Prior to releasing the GLD a year ago, Boston-based State Street more resembled an aging rock star than a chart-topping sensation. The company, which invented the ETF back in 1993 with the S&P 500-based Spyders ( SPY), was leaning heavily on its greatest hits like the Select Sector SPDRs and the Dow Diamonds ( DIA) instead of developing new products and grabbing share in what was at the time a wide-open market. As a result, State Street ceded its dominance over the industry to rival Barclay's Global Investors, which not only took the ball, but ran with it -- far and fast. BGI currently dominates the $260 billion ETF market via its 101 funds, with a total take of $158 billion in assets. When it comes to their head-to-head loss over the gold ETF, a BGI spokeswoman preferred to look ahead to the next set of commodity-based ETFs. "The iShares COMEX Gold Trust (IAU) is the first of, we hope, a broad lineup of commodities iShares products," says a spokeswoman for BGI, which currently has two more commodities iShares filed with the Securities and Exchange Commission, silver and GSCI's broad commodities index. "No two commodities are alike because the nuts and bolts of owning, taking delivery and accounting for each commodity is different." Overall, SSgA remains a distant second to BGI, with 32 funds worth close to $80 billion. Nine of those funds were released Tuesday in a big splash at the American Stock Exchange>, which, by the way, is fighting to preserve its own lead in the escalating ETF wars. Last July, BGI announced it was shifting the primary listings of 81 iShares ETFs to the New York Stock Exchange and its new partner Archipelago ( AX). Among State Street's new additions is the SPDR Dividend ( SDY) ETF, which tracks the Standard & Poor's High Yield Dividend Aristocrats Index and will compete against the iShares Dow Jones Select Dividend Index ( DVY). State Street launched the other eight ETFs under the streetTRACKS brand, including three ETFs based on bank, capital markets and insurance indexes from financial services specialist Keefe Bruyette and Woods.

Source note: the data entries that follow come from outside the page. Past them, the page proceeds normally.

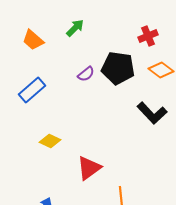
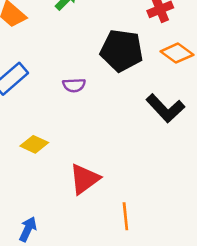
purple semicircle: (86, 74) -> (74, 85), moved, turned 36

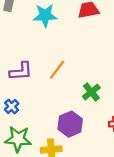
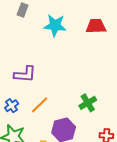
orange line: (57, 70) -> (40, 105), moved

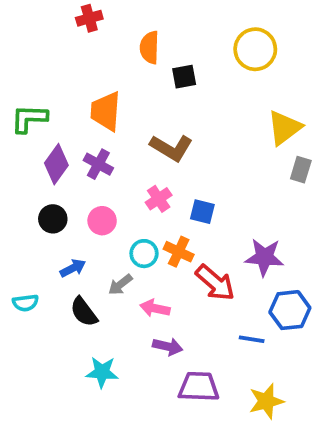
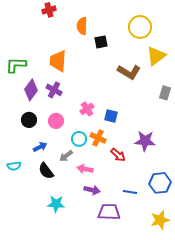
yellow triangle: (284, 128) -> (156, 56), moved
brown L-shape: (171, 148) -> (129, 72), moved
red arrow: (215, 283) -> (118, 155), size x0.7
blue hexagon: (290, 310) -> (160, 183), moved
blue line: (252, 339) -> (130, 192), moved
yellow star: (266, 401) -> (160, 220), moved

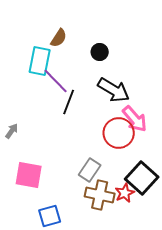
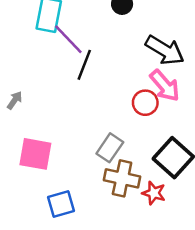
black arrow: (114, 90) -> (165, 50), moved
red circle: (119, 133) -> (145, 103), size x0.7
red star: (125, 193) -> (154, 193), moved, turned -30

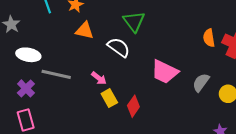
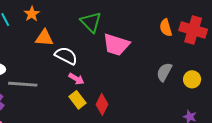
white semicircle: (119, 47) -> (66, 56), moved
pink trapezoid: (165, 72) -> (116, 45), moved
pink arrow: (99, 78) -> (76, 79), moved

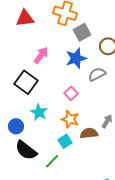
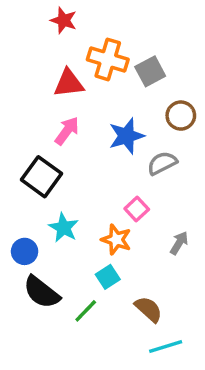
red triangle: (25, 18) -> (69, 83), moved
gray square: (82, 32) -> (150, 71), moved
pink square: (71, 93) -> (137, 209), moved
brown semicircle: (89, 133) -> (149, 309), moved, turned 48

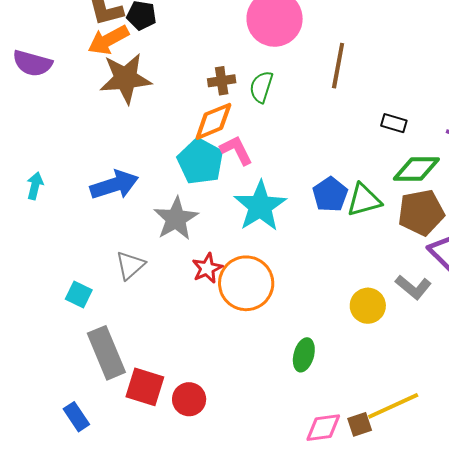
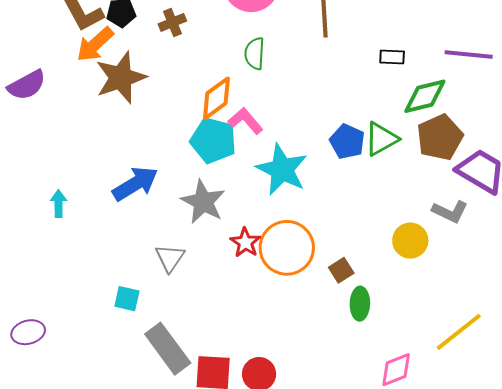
purple semicircle: (32, 63) -> (27, 85), turned -30
brown cross: (222, 81) -> (172, 22), moved
brown square: (360, 424) -> (341, 270), moved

The remaining five funds are style-specific, tracking an array of Dow Jones Wilshire indices, in an effort to broaden SSgA's product offerings.
The multipronged launch comes after a turbulent summer in which SSgA saw a shuffle at the top of its ETF management ranks. In August, 18-year SSgA veteran Gus Fleites left to join ProFund Advisors to assist them with their ETF plans. A month later, SSgA snatched David Sandrew from Barclay's to be its director of ETF sales. "Personnel was a big problem for them, but now they have the right people in place," says Gary Gastineau, managing director of ETF Consultants. "They are finally doing a lot of the right things, and they've learned a lot from their battle with BGI." Striking gold again wouldn't hurt too much either.